TASK TO COMPLETE: Going through the material below, please gather all lines with the word "اکنون" in them.

GIVEN DATA:

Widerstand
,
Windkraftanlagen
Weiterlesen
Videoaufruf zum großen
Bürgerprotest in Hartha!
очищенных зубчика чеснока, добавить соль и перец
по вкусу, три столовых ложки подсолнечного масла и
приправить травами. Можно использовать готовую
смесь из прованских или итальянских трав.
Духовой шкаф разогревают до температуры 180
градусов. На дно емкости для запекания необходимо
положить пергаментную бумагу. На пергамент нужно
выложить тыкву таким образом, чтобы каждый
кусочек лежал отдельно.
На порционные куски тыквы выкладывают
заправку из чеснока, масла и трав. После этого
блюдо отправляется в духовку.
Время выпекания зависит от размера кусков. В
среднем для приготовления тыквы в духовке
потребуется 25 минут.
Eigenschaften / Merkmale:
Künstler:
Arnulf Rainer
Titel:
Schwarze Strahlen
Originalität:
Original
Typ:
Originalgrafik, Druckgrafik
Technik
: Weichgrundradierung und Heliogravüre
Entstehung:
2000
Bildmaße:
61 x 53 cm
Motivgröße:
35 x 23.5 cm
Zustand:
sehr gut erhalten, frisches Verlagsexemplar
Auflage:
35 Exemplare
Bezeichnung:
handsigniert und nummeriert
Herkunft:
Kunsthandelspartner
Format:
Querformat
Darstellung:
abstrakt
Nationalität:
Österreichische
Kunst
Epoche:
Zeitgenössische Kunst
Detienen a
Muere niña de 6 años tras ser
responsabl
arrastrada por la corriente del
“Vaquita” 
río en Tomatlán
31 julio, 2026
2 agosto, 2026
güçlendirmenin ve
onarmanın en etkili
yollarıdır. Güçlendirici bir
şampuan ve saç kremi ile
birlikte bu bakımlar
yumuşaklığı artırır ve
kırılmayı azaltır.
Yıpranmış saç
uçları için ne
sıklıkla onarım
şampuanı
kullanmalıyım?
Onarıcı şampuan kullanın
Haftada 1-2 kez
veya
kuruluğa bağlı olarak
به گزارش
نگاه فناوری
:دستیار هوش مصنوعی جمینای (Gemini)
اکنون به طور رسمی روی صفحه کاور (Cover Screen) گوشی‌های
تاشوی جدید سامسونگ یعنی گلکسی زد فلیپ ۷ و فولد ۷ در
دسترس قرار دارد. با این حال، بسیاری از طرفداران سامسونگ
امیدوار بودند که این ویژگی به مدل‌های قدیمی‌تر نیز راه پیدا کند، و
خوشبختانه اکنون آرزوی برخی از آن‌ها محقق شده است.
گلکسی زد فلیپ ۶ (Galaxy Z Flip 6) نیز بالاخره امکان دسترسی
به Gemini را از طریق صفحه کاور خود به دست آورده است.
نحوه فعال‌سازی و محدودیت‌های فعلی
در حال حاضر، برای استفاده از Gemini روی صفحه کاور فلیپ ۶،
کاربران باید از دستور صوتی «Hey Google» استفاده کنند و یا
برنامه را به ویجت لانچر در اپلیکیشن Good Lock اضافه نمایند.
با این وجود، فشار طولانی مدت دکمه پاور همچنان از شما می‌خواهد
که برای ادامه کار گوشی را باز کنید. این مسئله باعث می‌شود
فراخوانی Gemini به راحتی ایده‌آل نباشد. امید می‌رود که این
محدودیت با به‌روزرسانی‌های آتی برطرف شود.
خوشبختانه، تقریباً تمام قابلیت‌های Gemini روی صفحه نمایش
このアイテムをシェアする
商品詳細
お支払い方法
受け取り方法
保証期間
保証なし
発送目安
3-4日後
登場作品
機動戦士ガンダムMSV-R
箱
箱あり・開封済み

REPLY TO THE EXERCISE:
اکنون به طور رسمی روی صفحه کاور (Cover Screen) گوشی‌های
خوشبختانه اکنون آرزوی برخی از آن‌ها محقق شده است.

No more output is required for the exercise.